Saved entries:
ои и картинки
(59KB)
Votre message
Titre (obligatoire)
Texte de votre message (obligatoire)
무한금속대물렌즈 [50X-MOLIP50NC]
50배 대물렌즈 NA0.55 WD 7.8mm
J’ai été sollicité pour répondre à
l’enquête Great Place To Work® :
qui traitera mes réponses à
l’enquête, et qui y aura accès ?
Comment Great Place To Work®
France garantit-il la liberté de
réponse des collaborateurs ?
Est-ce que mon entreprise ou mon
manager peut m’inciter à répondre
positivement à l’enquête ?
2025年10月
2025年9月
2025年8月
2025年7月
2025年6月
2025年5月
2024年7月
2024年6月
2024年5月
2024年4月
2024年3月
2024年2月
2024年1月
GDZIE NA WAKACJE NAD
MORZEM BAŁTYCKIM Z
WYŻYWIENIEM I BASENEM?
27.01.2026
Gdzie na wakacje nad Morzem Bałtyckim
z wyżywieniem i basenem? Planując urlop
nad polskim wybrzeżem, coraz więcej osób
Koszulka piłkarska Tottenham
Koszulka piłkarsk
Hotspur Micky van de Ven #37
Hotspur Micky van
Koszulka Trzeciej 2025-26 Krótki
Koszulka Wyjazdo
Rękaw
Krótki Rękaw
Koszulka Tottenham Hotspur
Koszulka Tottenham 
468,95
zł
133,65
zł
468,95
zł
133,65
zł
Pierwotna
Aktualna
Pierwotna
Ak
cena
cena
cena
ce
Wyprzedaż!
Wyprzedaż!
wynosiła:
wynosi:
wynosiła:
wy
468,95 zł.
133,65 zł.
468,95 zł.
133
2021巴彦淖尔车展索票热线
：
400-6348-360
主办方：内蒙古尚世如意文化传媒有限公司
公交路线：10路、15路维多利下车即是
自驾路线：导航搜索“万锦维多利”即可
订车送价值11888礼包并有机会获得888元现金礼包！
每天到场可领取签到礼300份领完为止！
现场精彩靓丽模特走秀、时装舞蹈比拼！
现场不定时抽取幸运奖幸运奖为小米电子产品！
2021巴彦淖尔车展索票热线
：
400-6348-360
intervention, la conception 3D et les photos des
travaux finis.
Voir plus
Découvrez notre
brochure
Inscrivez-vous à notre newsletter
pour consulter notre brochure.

* **Exercise aim**: Could you find each line in the entries that contains the string "Work" and copy it?

* **Solution to this problem**:
l’enquête Great Place To Work® :
Comment Great Place To Work®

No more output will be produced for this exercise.